Médecin dans une clinique modeste, Maryam est fatiguée d’être déconsidérée en tant que femme par ses patients, ses chefs et la communauté en général. Suite à un concours de circonstances, elle se porte candidate aux élections municipales. L’occasion de faire enfin entendre sa voix.
Quoi de neuf sous le ciel brûlant d’Arabie ? Alors qu’en 2012, la morale interdisait à la fillette Wadjda de monter sur un vélo, on retrouve aujourd’hui Maryam seule au volant d’une confortable voiture bleue. Cependant, il lui faut toujours l’autorisation d’un tuteur mâle pour pouvoir quitter le pays, le temps d’un week-end. Puis, c’est le visage entièrement couvert qu’elle apparaît dans sa première vidéo de campagne. Plus tard, un défilé de niqabs attire l’attention : les rares couleurs ou froufrous égayant la noirceur du tissu ont l’apparat de victoires modestes et audacieuses. Quant aux hommes, ils se montrent aussi capables de s’excuser et de verser une larme.

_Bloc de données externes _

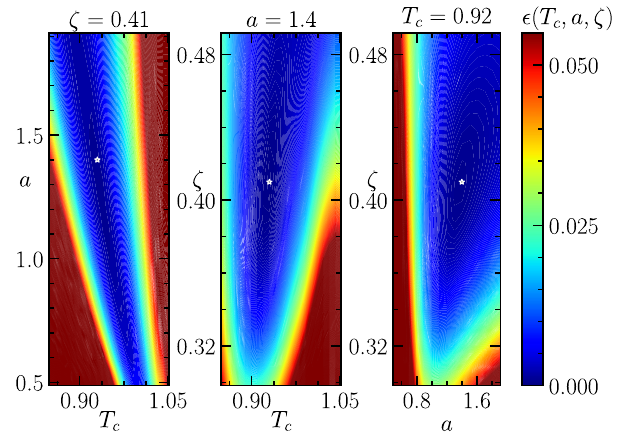
FIG. 15. Contour plot of the average residuals projected in the direction of the optimal parameters for the XY model. The white star points to the optimal parameters for our finite-size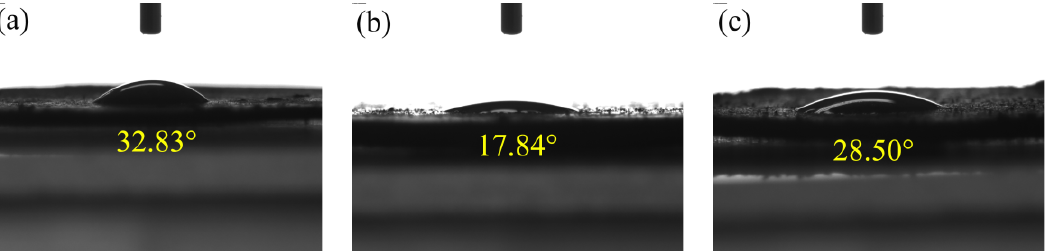
Figure 9. Contact angles of flotation products and feedstock. ( a ) OPFC samples, ( b ) OPFT samples, and ( c ) FEBFS samples.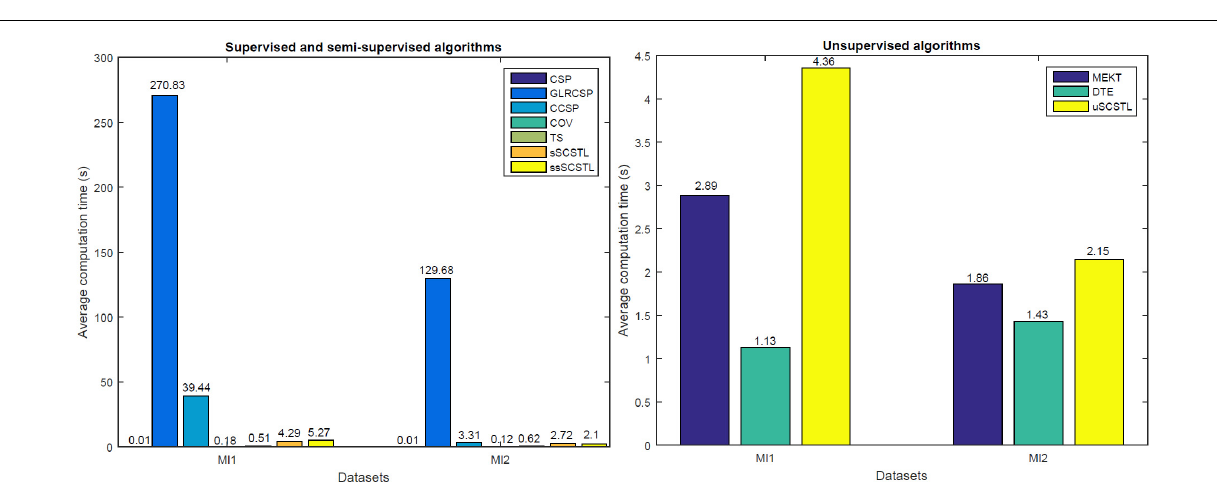
FIGURE 9 | Computation time comparison of different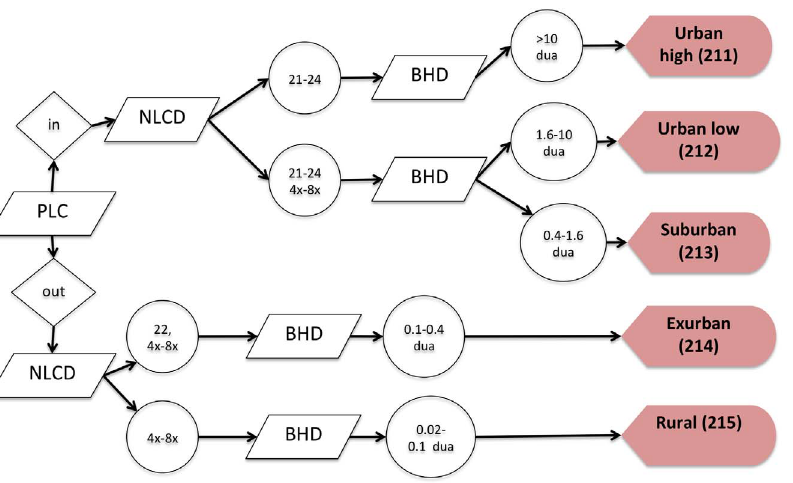
Figure 1. A flow chart depicting the process to map the residential land uses. Locations mapped as high-density urban residential were mapped in the National Land Cover Dataset 2006 (NLCD) as a built-up cover type and had a census block housing density in 2010 (BHD) of at least 10 dwelling units per acre (dua). Low-density urban residential was mapped as within PLC, on land but not water cover types (NLCD water, barren, or wetlands), and had a housing density between 1.6 and 10 dua. Suburban residential was mapped similar to low-density urban but at a density between 0.4 and 1.6 dua. Low-density residential areas were required to be outside of cities/towns (and were defined using Census places; PLC), and exurban residential had a housing density between 0.1 and 0.4 dua, while rural residential had a housing density between 0.025 and 0.1 dua. identified. These long, linear blocks demarcate transportation, typically interstate corridors and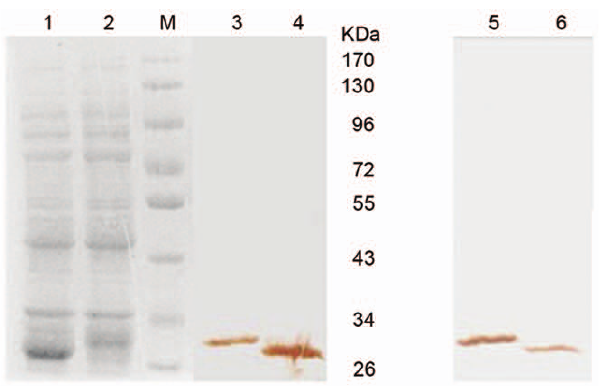
Figure 4. SDS-PAGE assay and immunoblot analysis of the two random selected soluble anti-DES scFvs (approximately 30 kDa). Lane M: protein standards; lane 1, 2: SDS–PAGE analysis of the induced whole cellular lysate; lane 3, 4: Western blotting analysis of the induced whole cellular lysate; lane5, 6: Western blotting analysis of cellular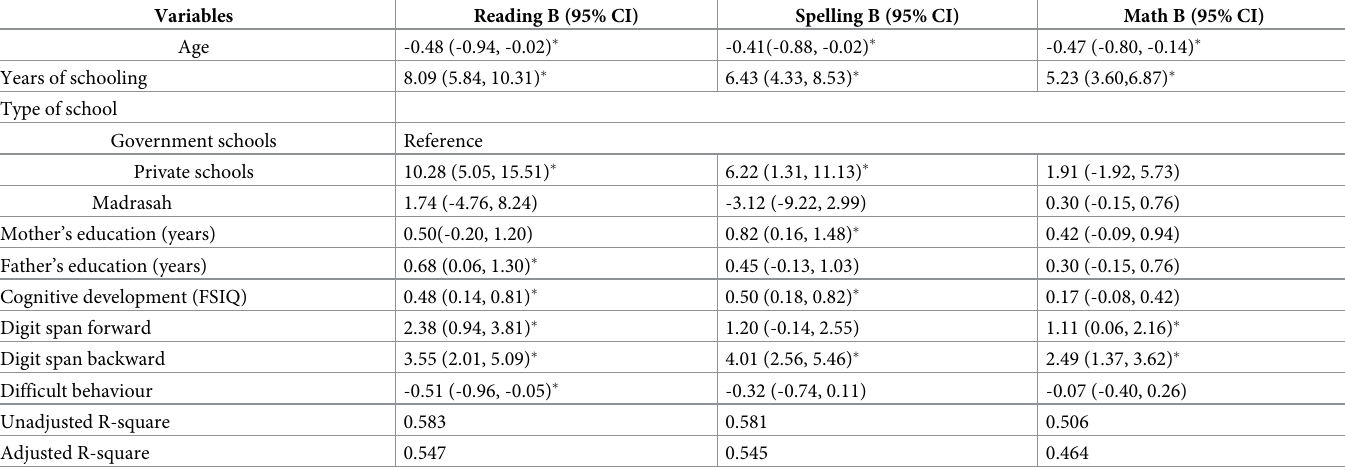
Table 5. Adjusted multiple linear regression analysis of background characteristics, anthropometry indices and developmental status of the children on the school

En dépit de quelques élans naïfs, le film nous initie avec entrain. Il dessine un parallèle évocateur entre l’émancipation féminine et la musique, le chant ou l’art en général, appréciés encore avec méfiance. Cette fois-ci pourtant, la première réalisatrice du pays n’a pas eu à cacher sa caméra pour raconter son histoire. Ainsi, la société saoudienne semble évoluer aussi vite que possible, mais aussi lentement que nécessaire.